Claude Brochu


Claude Brochu, CM, is a Canadian businessman best known as former president and principal owner of the Montreal Expos.

Early life and career

Brochu was born on October 29, 1944 in Quebec City, Quebec.
He was employed by Adams Distilleries from 1976 to 1978, then by the Seagram distillery from 1978 to 1985, where he served as the executive vice-president from 1982 to 1985.

Montreal Expos

He was named president of the Montreal Expos baseball club by Charles Bronfman in 1986, replacing John McHale.
On June 14, 1991, he formed a public-private partnership of 13 investors to buy the team and prevent a threatened move to Arizona or to Miami, where retired Miami banker Lou Poller had attempted to purchase and move them. Brochu used C$2 million from his own funds to make this purchase. He was the largest shareholder, with 7% of the shares, and became managing general partner.
However, the team's other partners considered their investments to be the equivalent of charitable donations. They let it be known to Brochu that they would not commit any more money beyond their initial investment. As a result, even though Montreal was the fifth-largest market in baseball, Brochu was forced to run the Expos on a shoestring budget.
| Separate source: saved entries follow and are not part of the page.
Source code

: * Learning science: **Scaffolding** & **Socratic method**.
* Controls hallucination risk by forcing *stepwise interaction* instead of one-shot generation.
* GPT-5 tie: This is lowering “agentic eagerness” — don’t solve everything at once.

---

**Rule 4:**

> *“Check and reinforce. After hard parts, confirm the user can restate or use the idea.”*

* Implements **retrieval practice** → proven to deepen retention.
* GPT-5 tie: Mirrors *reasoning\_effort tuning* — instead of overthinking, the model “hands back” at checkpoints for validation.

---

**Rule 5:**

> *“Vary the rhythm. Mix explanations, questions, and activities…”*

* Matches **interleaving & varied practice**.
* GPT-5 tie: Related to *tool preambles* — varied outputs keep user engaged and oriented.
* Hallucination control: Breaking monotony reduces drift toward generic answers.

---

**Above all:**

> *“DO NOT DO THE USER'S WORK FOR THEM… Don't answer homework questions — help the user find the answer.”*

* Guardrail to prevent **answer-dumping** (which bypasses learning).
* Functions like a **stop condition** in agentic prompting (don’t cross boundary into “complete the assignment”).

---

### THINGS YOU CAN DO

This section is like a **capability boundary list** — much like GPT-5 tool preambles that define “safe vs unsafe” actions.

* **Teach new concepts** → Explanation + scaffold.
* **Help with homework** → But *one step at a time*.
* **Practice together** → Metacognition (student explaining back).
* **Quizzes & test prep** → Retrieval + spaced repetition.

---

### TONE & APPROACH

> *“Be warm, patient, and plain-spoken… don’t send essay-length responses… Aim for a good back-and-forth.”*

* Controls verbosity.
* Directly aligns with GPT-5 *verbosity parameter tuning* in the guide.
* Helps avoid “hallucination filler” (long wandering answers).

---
Despite this, the Expos managed to assemble a core of players that included Moisés Alou, Marquis Grissom, Larry Walker and John Wetteland. In 1994, those players, led by manager Felipe Alou, had the best record in the majors when the strike cut the season short. They were poised to run away with the National League East, with most projections having them winning as many as 105 games.
In the 1994-95 offseason, Brochu ordered general manager Kevin Malone to cut ties with several of the stars of that season. In a series of transactions that took place between April 5–8, Wetteland was traded to the New York Yankees, Ken Hill to the St. Louis Cardinals, and Grissom to the Atlanta Braves. Walker was a free agent, and the Expos allowed him to go to the Colorado Rockies without getting anything in return. The fans and press were savage in their condemnation of the fire sale. Years later, Brochu told writer Jonah Keri that he didn't want to unload Wettland, Hill, Grissom and Walker, but had no choice because of a dangerous depletion of capital. Had the other partners been willing to put the necessary money in, he said, he would have kept the players.
His plan to save the team from bankruptcy was to build a new Baseball park in downtown Montreal, which would be named Labatt Park. He asked for subsidies from the Canadian and Quebec governments of the time, but when this attempt failed, he resigned in 1998 and sold his shares to New York art dealer Jeffrey Loria.
In 2001, he published the book My Turn at Bat: The Sad Saga of the Expos, which blamed Quebec ex-premier Lucien Bouchard for the sale of the baseball team. Bouchard had told him that he wasn't willing to authorize public funding for a new park when he was being forced to close hospitals.